# Another repertoire method example from Concrete Mathematics

This is my third post on the repertoire method. This method seems quite magical (or perhaps that means I don’t fully understand it 😅). In this case I am referring, as is often the case, to the book Concrete Mathematics by Graham, Patishnick, and Knuth - in particular the example 3, equation 2.40 under “General Methods” for solving a summation. There they present many ways to find the sum of squares $\unicode{9744}_n$ and what I am attempting to cement my knowledge in is the repertoire method approach in the aforementioned example. It’s frightfully clever.

To reproduce it here:

\[\begin{align} R_0 &= \alpha \\ R_n &= R_{n-1} + \beta + \gamma n + \delta n^2 \ \ \ \text{for} \ n > 0 \\ \end{align}\]This will have a solution of the general form

\[R_n = A(n)\alpha + B(n)\beta + C(n)\gamma + D(n)\delta\]Conveniently we have already determined $A(n)$, $B(n)$, and $C(n)$ which I wrote about in this blog post. More rigorously we can say that because if we set $\delta$ to $0$ then we end up with what we determined before.

The book then says, rather tersely for me anyway,

If we now plug in $R_n = n^3$, we find that $n^3$ is the solution when $\alpha = 0$, $\beta = 1$, $\gamma = –3$, $\delta = 3$. Hence

\[3D(n) - 3C(n) + B(n) = n^3\]

The process to arrive at that is pretty much the same as the $n^2$ as discussed here. Which goes something like this:

1 - We start with our recurrence form for which we want to find a closed form \(R_n = R_{n-1} + \beta + \gamma n + \delta n^2 \ \ \ \text{for} \ n > 0\)

As above the closed form will have the below general structure; we need to find $D(n)$ - we already know the rest from before: \(R_n = A(n)\alpha + B(n)\beta + C(n)\gamma + D(n)\delta\)

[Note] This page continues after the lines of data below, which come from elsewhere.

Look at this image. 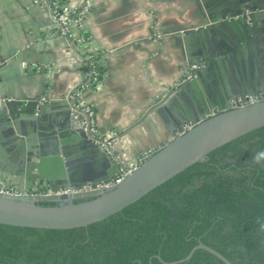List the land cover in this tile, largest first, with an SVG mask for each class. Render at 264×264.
I'll use <instances>...</instances> for the list:
<instances>
[{"label": "water", "instance_id": "obj_1", "mask_svg": "<svg viewBox=\"0 0 264 264\" xmlns=\"http://www.w3.org/2000/svg\"><path fill=\"white\" fill-rule=\"evenodd\" d=\"M202 7V23L184 33L187 37L194 35L201 46L198 52H187L188 77L130 127H136L157 106L166 103L180 111L177 129L170 134V142L115 187L96 189L99 184L117 179L129 163L112 149L114 139L96 142L75 122L69 97L40 103L39 99L17 100L0 95V142L18 150L12 160V175L18 177V183L9 181L17 186V193L0 195L1 225L45 230L87 227L122 211L216 149L264 127V101L236 108L230 105L238 98L244 100L264 92L263 73L243 74L241 79L226 83L224 97L207 95L204 99L198 89H205L204 81L214 60L233 61L254 40L264 26V0H215L210 4L202 0ZM57 105L64 108L58 114L54 112L59 123L56 127L43 125L40 121L47 120ZM186 123L189 129H185ZM85 187L92 190L81 191ZM35 189L45 194H32ZM63 191L71 193H59ZM197 249L231 264L203 244L184 259L167 264L187 261Z\"/></svg>", "mask_w": 264, "mask_h": 264}, {"label": "crops", "instance_id": "obj_2", "mask_svg": "<svg viewBox=\"0 0 264 264\" xmlns=\"http://www.w3.org/2000/svg\"><path fill=\"white\" fill-rule=\"evenodd\" d=\"M81 1L67 4L78 11ZM203 1L210 4L215 0ZM91 4L90 13L72 27L96 53L102 71V83L84 99L94 109L103 140L114 139L112 149L130 162L166 145L177 129L180 111L166 103L130 127L188 77L187 52H198L201 46L194 35L184 33L202 23V0H91ZM52 28L47 14L30 0H0L1 96L49 103L68 97L84 81L80 51L63 37L51 35ZM242 53L235 54L233 61H213L205 89L198 88L204 99L207 95L224 97V85L243 74H264V26ZM62 111L57 105L40 122L56 127L59 122L54 115ZM17 153L15 146L0 142V177L16 191L17 186L9 181L18 183V177L12 175Z\"/></svg>", "mask_w": 264, "mask_h": 264}, {"label": "trees", "instance_id": "obj_3", "mask_svg": "<svg viewBox=\"0 0 264 264\" xmlns=\"http://www.w3.org/2000/svg\"><path fill=\"white\" fill-rule=\"evenodd\" d=\"M98 70L102 73L99 65ZM261 151L264 127L87 227L0 224V264H167L184 259L199 244L231 264H264V161L254 162ZM177 264L224 263L197 249Z\"/></svg>", "mask_w": 264, "mask_h": 264}, {"label": "built area", "instance_id": "obj_4", "mask_svg": "<svg viewBox=\"0 0 264 264\" xmlns=\"http://www.w3.org/2000/svg\"><path fill=\"white\" fill-rule=\"evenodd\" d=\"M69 0H30V2L43 9L53 24L51 35L61 36L66 39L68 45L74 48L76 51H80V67L86 68L83 72L84 81L77 86L68 95L72 111L75 113L74 119L78 125L82 126L84 130L90 135V137L96 141L101 142L103 140L98 126L95 121L94 109L87 104L84 99V95L89 92L96 90L102 83V74L98 70L99 59L96 53H93L86 47L84 37L80 33L74 32L72 27L79 25L80 22L90 13L91 11V0L81 1V7L78 11H72L68 7ZM264 101V92L259 91L253 97L246 99L238 98L236 101L230 103L231 108L241 107L244 105H250ZM187 126L186 129H189ZM153 152H147L143 155L134 159L128 164L127 168L122 171V174L112 182L106 184H99L96 186L98 190H105L115 187L120 184L126 175L131 174L136 170ZM7 179L0 177V195L3 194H16L17 191L8 185ZM91 187H85L81 191H90ZM45 192L40 190H33L32 194ZM61 194H70V191L59 192ZM47 194H50L49 192Z\"/></svg>", "mask_w": 264, "mask_h": 264}, {"label": "clouds", "instance_id": "obj_5", "mask_svg": "<svg viewBox=\"0 0 264 264\" xmlns=\"http://www.w3.org/2000/svg\"><path fill=\"white\" fill-rule=\"evenodd\" d=\"M264 161V151L258 152L254 157V162L259 163Z\"/></svg>", "mask_w": 264, "mask_h": 264}, {"label": "rangeland", "instance_id": "obj_6", "mask_svg": "<svg viewBox=\"0 0 264 264\" xmlns=\"http://www.w3.org/2000/svg\"><path fill=\"white\" fill-rule=\"evenodd\" d=\"M132 161L128 162V163H131Z\"/></svg>", "mask_w": 264, "mask_h": 264}]
</instances>
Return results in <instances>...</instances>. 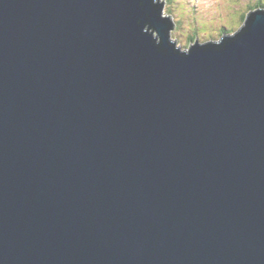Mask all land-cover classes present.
Segmentation results:
<instances>
[{
	"label": "water",
	"instance_id": "obj_1",
	"mask_svg": "<svg viewBox=\"0 0 264 264\" xmlns=\"http://www.w3.org/2000/svg\"><path fill=\"white\" fill-rule=\"evenodd\" d=\"M162 12L0 0V264H264V11Z\"/></svg>",
	"mask_w": 264,
	"mask_h": 264
},
{
	"label": "rangeland",
	"instance_id": "obj_2",
	"mask_svg": "<svg viewBox=\"0 0 264 264\" xmlns=\"http://www.w3.org/2000/svg\"><path fill=\"white\" fill-rule=\"evenodd\" d=\"M161 1L165 9L163 13L174 21L171 39L182 49L189 47L190 42L194 44L193 42L196 41L201 43L212 41L219 36L223 37L225 32L239 28L243 14L249 12V8L256 2L255 0ZM223 26L228 30L224 31Z\"/></svg>",
	"mask_w": 264,
	"mask_h": 264
},
{
	"label": "trees",
	"instance_id": "obj_3",
	"mask_svg": "<svg viewBox=\"0 0 264 264\" xmlns=\"http://www.w3.org/2000/svg\"><path fill=\"white\" fill-rule=\"evenodd\" d=\"M168 4H170V2H168ZM169 7L170 8H173L172 6H169ZM259 7H264V0H257V2L255 3V5L253 7H250L249 8V12L252 11V10H255V9L259 8ZM167 12H169V11H167ZM249 12H247L246 14H243L242 20H244V18L247 16V14ZM242 20H241V23H242Z\"/></svg>",
	"mask_w": 264,
	"mask_h": 264
},
{
	"label": "bare ground",
	"instance_id": "obj_4",
	"mask_svg": "<svg viewBox=\"0 0 264 264\" xmlns=\"http://www.w3.org/2000/svg\"><path fill=\"white\" fill-rule=\"evenodd\" d=\"M188 50H189V48H186L185 51H183V52H187Z\"/></svg>",
	"mask_w": 264,
	"mask_h": 264
}]
</instances>
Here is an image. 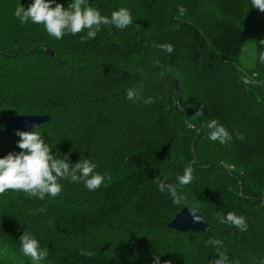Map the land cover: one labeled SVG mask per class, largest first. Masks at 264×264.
Returning a JSON list of instances; mask_svg holds the SVG:
<instances>
[{"label":"trees","instance_id":"1","mask_svg":"<svg viewBox=\"0 0 264 264\" xmlns=\"http://www.w3.org/2000/svg\"><path fill=\"white\" fill-rule=\"evenodd\" d=\"M32 2L0 0V157L21 151L4 119L51 114L30 131L57 157L88 158L111 179L94 191L61 180V193L43 200L0 195V264H34L21 251L24 231L49 249L40 264H154L155 255L160 264H214L210 238L223 242L226 264H264V12L250 0H86L107 16L127 8L133 23L103 25L81 42L86 30L56 39L43 25L21 24L14 10ZM248 40L256 62L244 68ZM128 89L139 98L129 100ZM213 119L245 138L212 141ZM193 161L195 179L178 188L186 200L174 205L156 177L175 185ZM185 203L208 221L206 232L169 226ZM217 212L243 215L247 231Z\"/></svg>","mask_w":264,"mask_h":264},{"label":"clouds","instance_id":"2","mask_svg":"<svg viewBox=\"0 0 264 264\" xmlns=\"http://www.w3.org/2000/svg\"><path fill=\"white\" fill-rule=\"evenodd\" d=\"M250 3L251 7L264 12V0H250ZM187 11L183 6L178 8L180 16H184ZM13 14L21 24L30 21L33 24L43 25L46 32L56 39H62L66 34L76 35L86 30L87 34L81 36V42L94 39L103 25H111L122 30L133 23L132 14L127 8L121 7L107 16L88 5L86 0H71L67 8L56 0H33L27 8L21 3L18 4ZM160 47L168 53L173 51L171 44ZM126 97L129 100H137L139 94L135 89H128ZM143 102L150 104L155 101L150 97ZM196 115H203L202 109L197 110ZM206 126L210 130L209 139L219 141L221 144L232 141L233 132L236 139L243 140L245 138L244 133L238 129H233L230 132L216 119L209 121ZM17 135L20 137L17 143L21 151L18 153L9 152L0 157V195L11 190L24 192L29 197H38L43 200L46 195L56 197L61 193V180L70 179L72 182L82 180L90 191H94L105 180L111 179L108 174L96 172L97 165L88 158L82 156L79 161L72 165L66 156L57 157L52 153V147L46 142L44 136L37 131L17 130ZM193 163L195 162L187 165L183 174L176 177L178 183L175 185L167 183V177L164 179L156 177L159 191L162 193L167 191L172 197L174 205H181L182 201L186 200L185 196L179 194L178 188L190 184L195 179ZM184 206L188 205L185 203ZM189 208L195 222L205 220L201 214L197 215L200 212L192 207ZM37 211L44 212L46 209H37ZM216 216L220 223L234 226L241 232L247 231L248 223L243 215L228 212L225 216L217 212ZM19 241L23 255L29 257L34 264H40L42 260L47 258L49 249L41 247L39 240L27 231L19 236ZM208 245L216 248L220 258L219 264H226V250H222L223 242L219 239L210 238L206 241L205 246ZM80 255L91 258L94 253L81 249ZM154 264H160V255H155ZM164 264H171V261H165Z\"/></svg>","mask_w":264,"mask_h":264},{"label":"water","instance_id":"3","mask_svg":"<svg viewBox=\"0 0 264 264\" xmlns=\"http://www.w3.org/2000/svg\"><path fill=\"white\" fill-rule=\"evenodd\" d=\"M49 52L52 54L51 50H49ZM50 119V114L13 115L4 119L3 125L6 132L17 134V130L29 131L35 128V126L37 127L42 123L48 122ZM197 215H200V213H197ZM169 226L181 232H206L209 229L210 224L206 219H202V222H195L190 213V208L185 207L175 215L173 220L169 223Z\"/></svg>","mask_w":264,"mask_h":264},{"label":"rangeland","instance_id":"4","mask_svg":"<svg viewBox=\"0 0 264 264\" xmlns=\"http://www.w3.org/2000/svg\"><path fill=\"white\" fill-rule=\"evenodd\" d=\"M255 62H256V44L254 40H248L244 45L242 52L238 58V63L244 68H250V66H253Z\"/></svg>","mask_w":264,"mask_h":264},{"label":"built area","instance_id":"5","mask_svg":"<svg viewBox=\"0 0 264 264\" xmlns=\"http://www.w3.org/2000/svg\"><path fill=\"white\" fill-rule=\"evenodd\" d=\"M219 261H220V260H218V261L214 262V264H219Z\"/></svg>","mask_w":264,"mask_h":264}]
</instances>
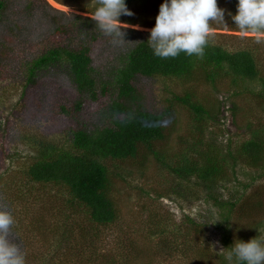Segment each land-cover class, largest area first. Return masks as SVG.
<instances>
[{"label": "trees", "instance_id": "trees-1", "mask_svg": "<svg viewBox=\"0 0 264 264\" xmlns=\"http://www.w3.org/2000/svg\"><path fill=\"white\" fill-rule=\"evenodd\" d=\"M65 3L78 9L91 7V14L97 6V0H67ZM125 3L134 15L122 14L119 20L153 26L158 5L146 8L145 0H125ZM236 3L237 0H217V5L224 9L225 24L209 21L210 29L241 31L230 15L235 13ZM34 10H38L39 15H35ZM19 12L24 22L13 19ZM147 12H150L148 20L142 21V17H147ZM37 19L43 25L42 45L29 52L24 51L15 57V61L7 63V52L17 48L20 43L17 38L31 40L28 29ZM122 30L126 41L116 44L112 42L113 37L105 35L97 27L92 17L64 12L52 7L46 0H25L24 5L15 4L13 0H0V79L5 74L3 67L12 64L8 67L9 75L19 78L22 88L20 95L29 87L31 90L42 89V79L61 74L75 91L73 98L59 99L56 108L49 105L46 108L49 109L44 111H56L63 115L66 130L70 133L66 143L60 144L31 133L22 136V140L34 149V154L29 156L23 170H20L25 176L22 185H60L71 201L84 207L89 222L105 225L119 217L110 192L115 176L120 173L115 172L112 165L116 170L120 162L129 160L143 166L152 158L160 166L171 170L178 179L199 187L205 198L219 210L223 242L232 244L229 234L231 213L236 208L250 210L254 205L243 208L244 202L240 200L244 192L225 198L219 189L230 176L227 173L229 160L232 166L244 163L253 168L262 167L263 174L258 175H264L263 128L251 129V121L246 120L245 127L252 131L237 148L221 150L210 142L207 146L196 148L191 158L183 153L168 161L167 156L156 149L155 142L165 135V119L170 113L171 101L187 108L193 120V129L199 132L205 128L213 112L197 98L194 89L171 92L169 104L162 110H155L147 104V80L154 76H171L195 83H213L218 76L225 75L230 78L236 92H250L264 98V74L257 67L258 47L254 42L228 49L214 41L210 32L203 56H189L180 52L176 57L161 58L153 55L149 47L148 30L131 27ZM4 32L13 42L9 43L2 37ZM56 36L63 40L51 41L50 38ZM239 38L250 43L256 41L253 36ZM101 46L105 51L111 48L97 62L100 59L98 53H103L99 51L102 50ZM253 82L258 84V88L252 87ZM37 112L33 111L31 117ZM201 139L194 144H202ZM263 191L260 190L261 193ZM26 193V196H34L30 186ZM261 193L255 195L256 204L263 201ZM155 229L153 225L150 228L151 232H155ZM203 229L202 224L189 215H185L176 227L177 232L191 236V243L200 244L194 252V256L198 257L196 259L208 257V250L199 237ZM156 233L160 237L159 242L162 238L166 246H176V237L171 235L169 228L162 227ZM217 256L220 264H227L223 254Z\"/></svg>", "mask_w": 264, "mask_h": 264}, {"label": "rangeland", "instance_id": "rangeland-1", "mask_svg": "<svg viewBox=\"0 0 264 264\" xmlns=\"http://www.w3.org/2000/svg\"><path fill=\"white\" fill-rule=\"evenodd\" d=\"M46 1L67 13L93 16L89 11L91 7L78 9L65 3L67 0ZM145 1L146 8L161 2ZM13 2L24 5L25 0ZM33 13L39 15L38 10ZM20 14L14 15L13 19L24 22ZM149 14L147 12V17H142V21H147ZM37 20L28 29L31 40L17 38L20 43L17 48L7 52V63L15 61V57L24 51L42 45L43 25L40 19ZM126 24L138 30L151 28L141 23ZM210 32L214 41L228 49L255 42L259 52L257 67L264 74V39L259 43H250L239 37H255L253 33L226 28H212ZM2 37L9 43L13 42L6 32ZM50 39L53 42L63 40L58 36ZM8 42H5L6 45ZM110 48L105 51L101 46L102 50L99 51L103 53H98L100 59L97 62L106 56ZM9 66L13 65L3 67L5 74L0 79V208L12 212L14 223L9 237L20 244L26 264H220L219 253L224 255L227 264H232L226 258L227 248H223L231 244L223 242V225L220 224L218 208L205 198L198 186L178 179L171 170L160 166L152 158L143 166L129 160L120 162L116 170L112 165L114 171L120 173L115 176L110 192L119 217L105 225L89 222L84 207L71 201L60 185H22L25 176L20 170H23L29 156L34 154V149L22 140V136L31 133L53 142L66 143L70 133L66 130L63 115L56 111H44L49 105L56 108L59 99L73 98L75 91L61 74L42 79V89L31 90L29 87L20 95V80L17 76L9 75ZM195 82L171 76H154L147 80V104L155 110H162L169 104L171 92L194 89L197 98L213 112L205 128L199 132L193 129V120L187 108L171 101L173 104L165 119V135L155 142L156 149L165 154L168 161L183 153L191 158L196 148L207 146L210 142L221 150L237 148L252 131L245 127L246 120L251 121V129L264 130L263 97H256L250 92H236L230 78L225 75L218 76L213 83ZM257 85L252 83V87L258 88ZM35 110H38L37 114L31 117ZM201 137L202 144H194ZM227 171L230 176L222 183L224 185L219 192L225 198L244 192L240 200L244 202L243 208L254 205L250 210L236 208L231 213L229 234L232 242L233 239L248 240L254 236L264 238V175H258L263 174L262 167L253 168L244 163L232 166L229 160ZM29 186L35 197L26 196ZM260 193L263 201L256 204L255 195ZM185 215L202 224L204 229L199 237L208 250V257L196 259L198 257L194 256V252L200 244L191 243L189 234L177 232L176 227ZM152 225L156 227L155 232L150 230ZM162 227L169 228L171 235L176 237V246H166L162 238L159 242L160 237L156 232Z\"/></svg>", "mask_w": 264, "mask_h": 264}, {"label": "clouds", "instance_id": "clouds-1", "mask_svg": "<svg viewBox=\"0 0 264 264\" xmlns=\"http://www.w3.org/2000/svg\"><path fill=\"white\" fill-rule=\"evenodd\" d=\"M134 15L125 0H97L92 19L105 35L113 37V43L126 41L123 28L126 22L121 15ZM234 25L242 32H251L259 43L264 39V0H237L236 11L230 13ZM148 30V44L153 55L168 58L180 52L203 56L210 22L225 24L224 9L217 0H161ZM14 223L12 212L0 208V264H26L20 244L9 237ZM226 258L232 264H264V238L235 239L228 246Z\"/></svg>", "mask_w": 264, "mask_h": 264}]
</instances>
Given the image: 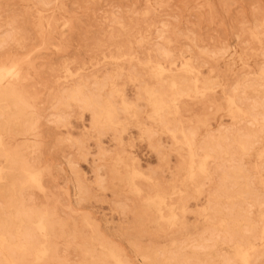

2a - This is the magic bit: we set the recurrence to $n^3$ and see what $\alpha$, $\beta$, $\gamma$, and $\delta$ need to be in order to make the RHS of the recurrence equal to $n^3$

\[\begin{align} n^3 &= (n-1)^3 + \alpha + \beta + \gamma n + \delta n^2 \\ &= n^3 + -3n^2 -1 + \alpha + \beta + \gamma n + \delta n^2 \\ \end{align}\]2b - Re-arrange things to make the process clearer

\[\begin{align} n^3 &= n^3 + \delta n^2 - 3n^2 + \gamma n + 3n + \beta -1 + \alpha \\ &= n^3 + n^2(\delta - 3) + n(\gamma + 3) + \beta -1 + \alpha \end{align}\]2c - Now we can see what we need to set $\alpha$, $\beta$, $\gamma$, and $\delta$ to in order to make that equation true i.e. $n^3 = n^3$. Specifically $\alpha = 0$, $\beta = 1$, $\gamma = -3$, and $\delta = 3$

3 - Then we substitute (linearly apply?) the found values for $\alpha$, $\beta$, $\gamma$, and $\delta$ into the general form set to n^3.

\[\begin{align} n^3 = A(n)\cdot0 + B(n)\cdot1 + C(n)\cdot-3 + D(n)\cdot3 \\ n^3 = B(n) - 3C(n) + 3D(n) \\ 3D(n) - 3C(n) + B(n) = n^3 \\ \end{align}\]Last re-ordering to match what is in the book at the top of page 45. This will tell us what $D(n)$ needs to be linearly combined with - namely $3$ - for that general form to be $n^3$.

3 - Express in terms of our target - sum of squares $\unicode{9744}_n$. Now that we have built a repertoire let’s see what things have to be set to in order to find $\unicode{9744}_n$. So $\unicode{9744}_n$ equals $\unicode{9744} _{n-1} + n^2$ thus we’ll get $\unicode{9744}_n = R_n$ by setting $\alpha = \beta = \gamma = 0$ and $\delta = 1$. In other words $R_n = A(n)\cdot0 + B(n)\cdot0 + C(n)\cdot0 + D(n)\cdot1$.

So this shows us that $D(n)$ is what we are after - namely - $\unicode{9744}_n$.

4 - Finally substitute in the already known values for $A(n)$, $B(n)$, $C(n)$ and *finally* solving for $D(n)$.

As mentioned above, surprisingly, solving for $D(n)$ gives us our closed form! Let’s take a look:

\[\begin{align} 3D(n) &= n^3 + 3C(n) - B(n) \\ 3D(n) &= n^3 - \frac{3(n+1)n}{2} - n \\ 3D(n) &= n(n + 1/2)(n + 1) \\ D(n) &= \frac{n(n + 1/2)(n + 1)}{3} \\ \end{align}\]So sometimes, in the process of building a repertoire, one of the items actually ends up being The Solution!